Building Bad Lambda
Here's a small confession, when I first joined the ECS team, I'd spun up a container exactly once in my entire life and had no idea how to use ECS, at all. There was around a month between when I accepted the ECS offer and when I'd actually start on the team, so this was my window to learn about containers, ECS, Fargate and everything else that I didn't know anything about. I picked up a copy of Docker Deep Dive and plowed through it. I was really struck that containers were an excellent way of creating portable snapshots of your application, and having banged my head against the proverbial wall trying to deploy a rails app on EC2 years ago, I immediately groked their value. I read through Docker Deep Dive, built images, dissected them, and just generally poked and prodded anything I could. It was honestly a lot of fun 🌈
When I pivoted my focus to ECS, I opened up the docs, but was having a hard time digesting all the new terminology. I skimmed over some of the terms, cluster, services, fargate, target groups, but none of the terms made a lot of progress penetrating my brain 🧠. Rather than try to absorb ECS through the docs (which is a lot like trying to learn a language by just thumbing through a dictionary), I decided to start with what I did know and go from there. So, what did I know about ECS?
- I knew ECS was the way for me to “run” containers on AWS.
- I knew Fargate was a magic term which meant I didn't have to deal with EC2.

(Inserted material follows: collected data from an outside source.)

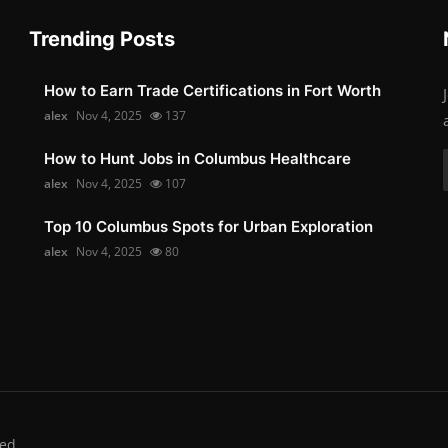
Trending Posts
How to Earn Trade Certifications in Fort Worth
alex
Nov 4, 2025
137
How to Hunt Jobs in Columbus Healthcare
alex
Nov 4, 2025
107
Top 10 Columbus Spots for Urban Exploration
alex
Nov 4, 2025
80
ed.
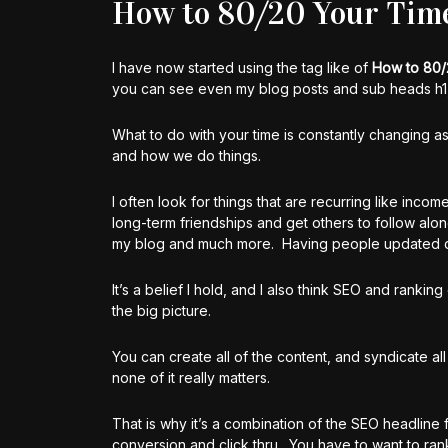
How to 80/20 Your Tim
I have now started using the tag like of
How to 80/
you can see even my blog posts and sub heads h1,
What to do with your time is constantly changing as
and how we do things.
I often look for things that are recurring like inco
long-term friendships and get others to follow alo
my blog and much more. Having people updated dail
It’s a belief I hold, and I also think SEO and ranki
the big picture.
You can create all of the content, and syndicate all
none of it really matters.
That is why it’s a combination of the SEO headline 
conversion and click thru. You have to want to rank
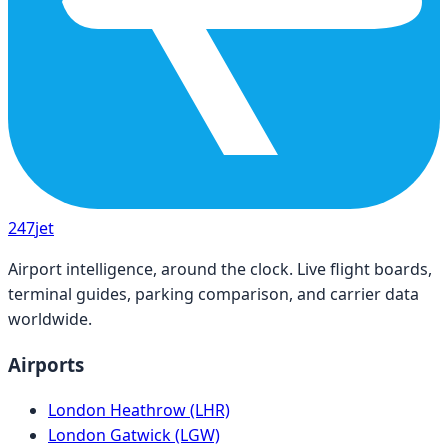
247
jet
Airport intelligence, around the clock. Live flight boards,
terminal guides, parking comparison, and carrier data
worldwide.
Airports
London Heathrow (LHR)
London Gatwick (LGW)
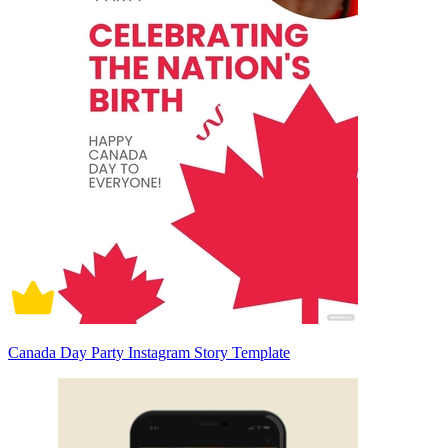
Canada Day Party Instagram Story Template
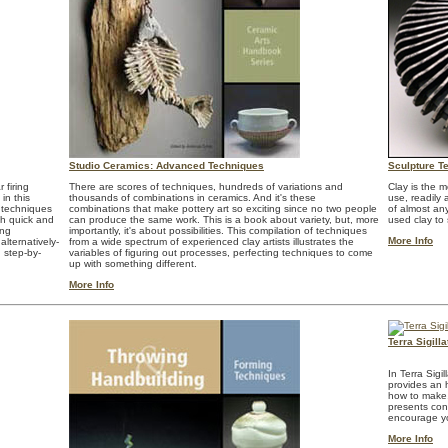
Studio Ceramics: Advanced Techniques
Sculpture T
 firing
There are scores of techniques, hundreds of variations and
Clay is the m
in this
thousands of combinations in ceramics. And it's these
use, readily 
 techniques
combinations that make pottery art so exciting since no two people
of almost any
oth quick and
can produce the same work. This is a book about variety, but, more
used clay to 
ing
importantly, it's about possibilities. This compilation of techniques
More Info
alternatively-
from a wide spectrum of experienced clay artists illustrates the
 step-by-
variables of figuring out processes, perfecting techniques to come
up with something different.
More Info
Terra Sigil
In Terra Sig
provides an h
how to make, 
presents con
encourage yo
More Info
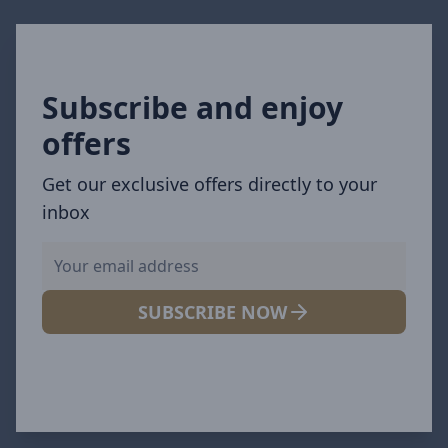
Subscribe and enjoy
offers
Get our exclusive offers directly to your
inbox
SUBSCRIBE NOW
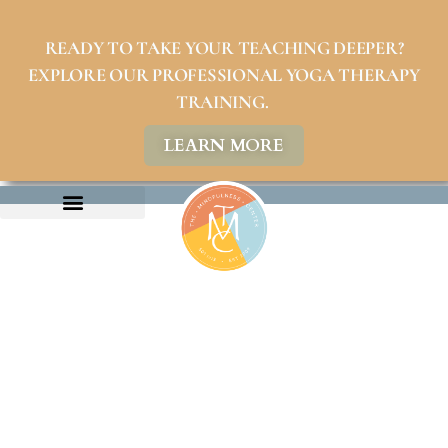
READY TO TAKE YOUR TEACHING DEEPER?
EXPLORE OUR PROFESSIONAL YOGA THERAPY
TRAINING.
LEARN MORE
ABOUT US
COMMUNITY PROGRAMS
PHILANTHROPY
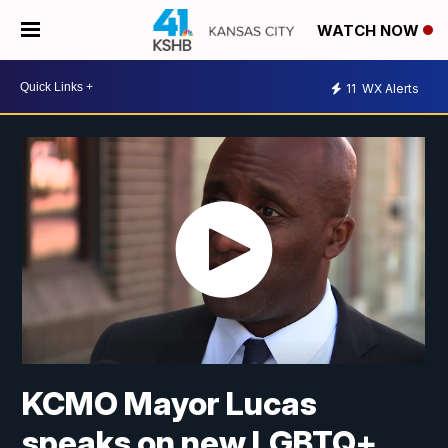
WATCH NOW
11
WX Alerts
KCMO Mayor Lucas
speaks on new LGBTQ+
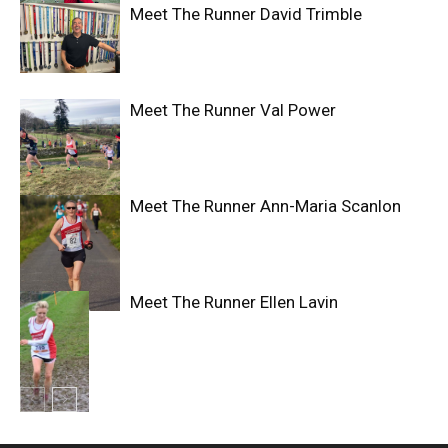
Meet The Runner David Trimble
Meet The Runner Val Power
Meet The Runner Ann-Maria Scanlon
Meet The Runner Ellen Lavin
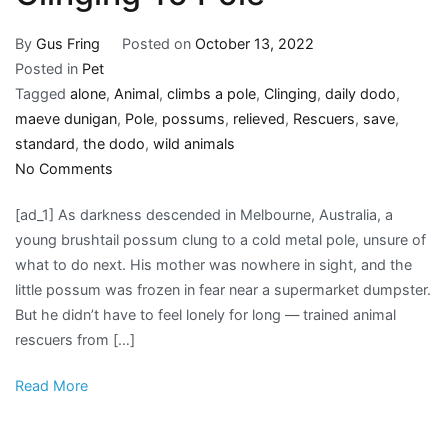
By
Gus Fring
Posted on
October 13, 2022
Posted in
Pet
Tagged
alone
,
Animal
,
climbs a pole
,
Clinging
,
daily dodo
,
maeve dunigan
,
Pole
,
possums
,
relieved
,
Rescuers
,
save
,
standard
,
the dodo
,
wild animals
on
No Comments
Rescuers
[ad_1] As darkness descended in Melbourne, Australia, a
Save
young brushtail possum clung to a cold metal pole, unsure of
Little
what to do next. His mother was nowhere in sight, and the
Animal
little possum was frozen in fear near a supermarket dumpster.
Found
But he didn’t have to feel lonely for long — trained animal
All
rescuers from […]
Alone
Clinging
Read More
To
Pole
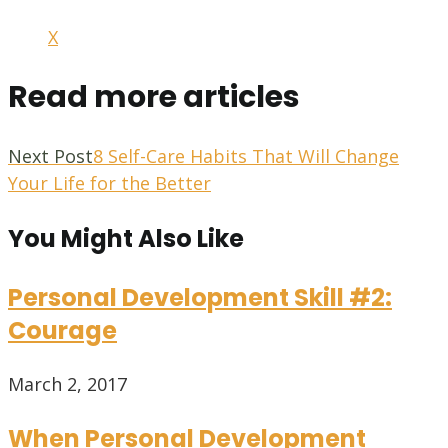
X
Read more articles
Next Post
8 Self-Care Habits That Will Change
Your Life for the Better
You Might Also Like
Personal Development Skill #2:
Courage
March 2, 2017
When Personal Development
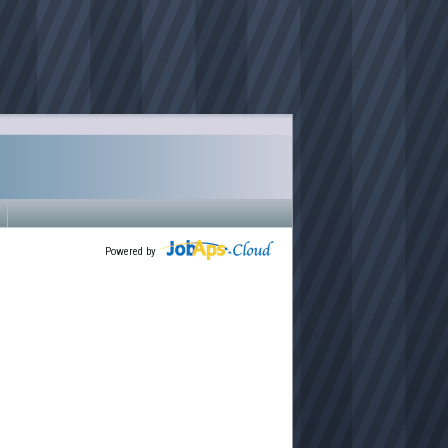
Powered by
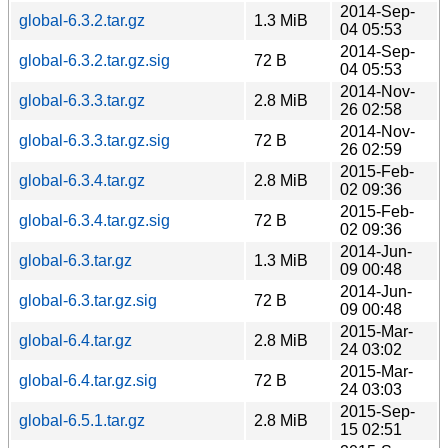
2014-Sep-
global-6.3.2.tar.gz
1.3 MiB
04 05:53
2014-Sep-
global-6.3.2.tar.gz.sig
72 B
04 05:53
2014-Nov-
global-6.3.3.tar.gz
2.8 MiB
26 02:58
2014-Nov-
global-6.3.3.tar.gz.sig
72 B
26 02:59
2015-Feb-
global-6.3.4.tar.gz
2.8 MiB
02 09:36
2015-Feb-
global-6.3.4.tar.gz.sig
72 B
02 09:36
2014-Jun-
global-6.3.tar.gz
1.3 MiB
09 00:48
2014-Jun-
global-6.3.tar.gz.sig
72 B
09 00:48
2015-Mar-
global-6.4.tar.gz
2.8 MiB
24 03:02
2015-Mar-
global-6.4.tar.gz.sig
72 B
24 03:03
2015-Sep-
global-6.5.1.tar.gz
2.8 MiB
15 02:51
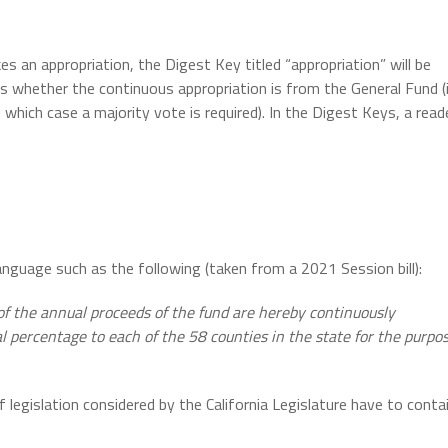
s an appropriation, the Digest Key titled “appropriation” will be
ds whether the continuous appropriation is from the General Fund (
n which case a majority vote is required). In the Digest Keys, a read
ee language such as the following (taken from a 2021 Session bill):
f the annual proceeds of the fund are hereby continuously
al percentage to each of the 58 counties in the state for the purpo
f legislation considered by the California Legislature have to conta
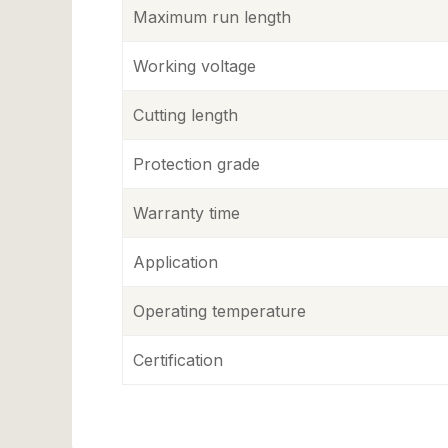
Maximum run length
Working voltage
Cutting length
Protection grade
Warranty time
Application
Operating temperature
Certification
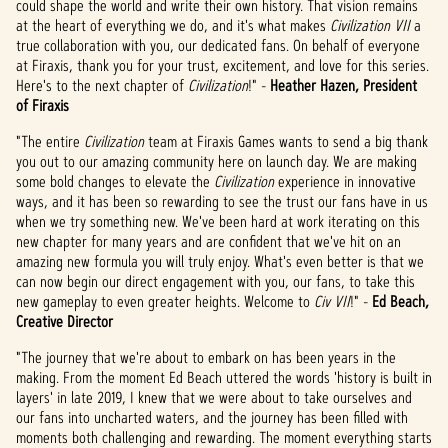
could shape the world and write their own history. That vision remains
de
at the heart of everything we do, and it's what makes
Civilization VII
a
YouTu
true collaboration with you, our dedicated fans. On behalf of everyone
be
y
at Firaxis, thank you for your trust, excitement, and love for this series.
la
Here's to the next chapter of
Civilization
!" -
Heather Hazen, President
trans
of Firaxis
feren
cia
"The entire
Civilization
team at Firaxis Games wants to send a big thank
de
you out to our amazing community here on launch day. We are making
datos
some bold changes to elevate the
Civilization
experience in innovative
a los
ways, and it has been so rewarding to see the trust our fans have in us
servi
when we try something new. We've been hard at work iterating on this
dores
new chapter for many years and are confident that we've hit on an
de
amazing new formula you will truly enjoy. What's even better is that we
Googl
can now begin our direct engagement with you, our fans, to take this
e.
new gameplay to even greater heights. Welcome to
Civ VII
!" -
Ed Beach,
Creative Director
"The journey that we're about to embark on has been years in the
making. From the moment Ed Beach uttered the words 'history is built in
layers' in late 2019, I knew that we were about to take ourselves and
our fans into uncharted waters, and the journey has been filled with
moments both challenging and rewarding. The moment everything starts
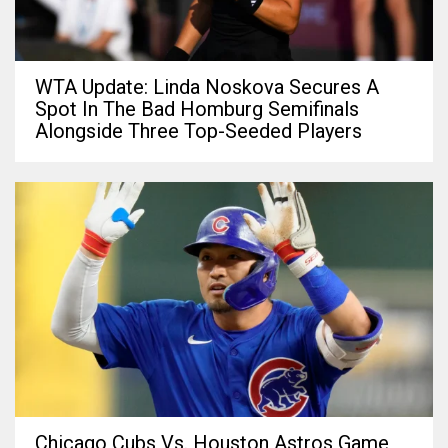
WTA Update: Linda Noskova Secures A
Spot In The Bad Homburg Semifinals
Alongside Three Top-Seeded Players
Chicago Cubs Vs. Houston Astros Game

Ok, so I knew what ECS was for, so how could I use that to actually learn more about it? When I had that “a ha!” moment learning about Docker, it was because I figured out the problem it was trying to solve, and I could just start throwing problems at it, playing with it and refining my understanding. Now that I had a high level understanding of ECS, I needed to come up with a project I could build and play with, but what?
Another thread that I had in the back of my mind was “If ECS is the place where I can run my code without needing to provision instances, how is that different from Lambda?” Lambda “just” takes some stored code, some user provided input, executes it and returns the results (this is a pretty simplified summary of what Lambda does). Well, what better way to see how ECS and Lambda are different than to try to build one with the other.
I had my project, build a “Bad Lambda” on Fargate and ECS.
I spent the next day at work writing a super simple, local service in Go which had the following APIs:
- CreateFunction which took a blob of ruby code, stored it in S3, and returned a function handle (which was just the name of the uploaded file in S3)
- ExecuteFunction which took in a json input and a function handle, downloaded the function code from S3, shelled out to ruby and ran eval on the code (omg don't tell security plz). It then took the output of that eval and stored it in S3 and returned a signed URL to the results file.
I got this monstrosity working locally, with a Dockerfile, gnarly code and strong resolve to ignore the voice in my head asking me if I really wanted to be calling
eval on arbitrary code passed in by users. That voice silenced, I started trying to figure out how to get it working in ECS. At this point, I just start googling and hoping for that one, super easy “How to Deploy a container to ECS in 5 simple steps” article, somewhere. I tumbled through some official documentation, a bunch of StackOverflow posts, a few useful Medium posts, and just for good measure, a couple of youtube videos.
Eventually, I managed to create the all the resources I needed:
- A cluster, which is just a namespace for a bunch of related services.
- An ECS Service, which is just my the thing that ensures that at least some specified number of containers is running at any given time.
- An ECR Repo, where I could store BadLambda's images
- A bespoke TaskDefinition, which was, more or less, a pointer to my BadLambda image and some configuration on the amount of CPU and Memory my container would have
Now that I had all these terms grounded in something I was trying to do, around me trying to deploy Bad Lambda, I was able to connect them together into my own mental model. I WAS INVINCIBLE (ok, I didn't understand what 99% of terms in the TaskDef meant, but I was making progress, ok?). I pushed BadLambda to ECR, registered my TaskDefinition and updated my BadLambda service to use that task definition.
After a few seconds, I was staring at Bad Lambda - two instances of my image, running on Fargate and managed by ECS. I didn't know exactly what I was doing, but I knew the shape of what I was looking at, and I had a toy that I could play around with.
Playing is cool 😎
I loved showing off this ridiculous tool, which was actually kind of cool, to my friends, and watch as they created and executed their own functions. Writing Bad Lambda gave me the motivation to plow through all the discomfort of having to learn a bunch of new concepts by giving me something to look forward to (BadLambda happily running untrusted code in the cloud 🌩). Building silly, wonderful experiments like this speaks to the power of experimenting. Even the best, most eloquent documentation is no substitute for actually playing, even if what I built drained the blood from our poor security engineer's face 🥰
So, are you stuck on a problem? Intimidated by the vocabulary or concepts of something in the computer world? Go play with it, you'll be delighted at how much you pick up and how much fun you'll have doing it.
- BadLambda was shut down after my experiments were done - no security engineer was harmed in the creation of this service.
** BadLambda also ran in the private subnet of a VPC, and could only be called from a bastion host in that VPC (so it wasn't actually exposed to the world). Be cool, don't run eval on strangers’ code.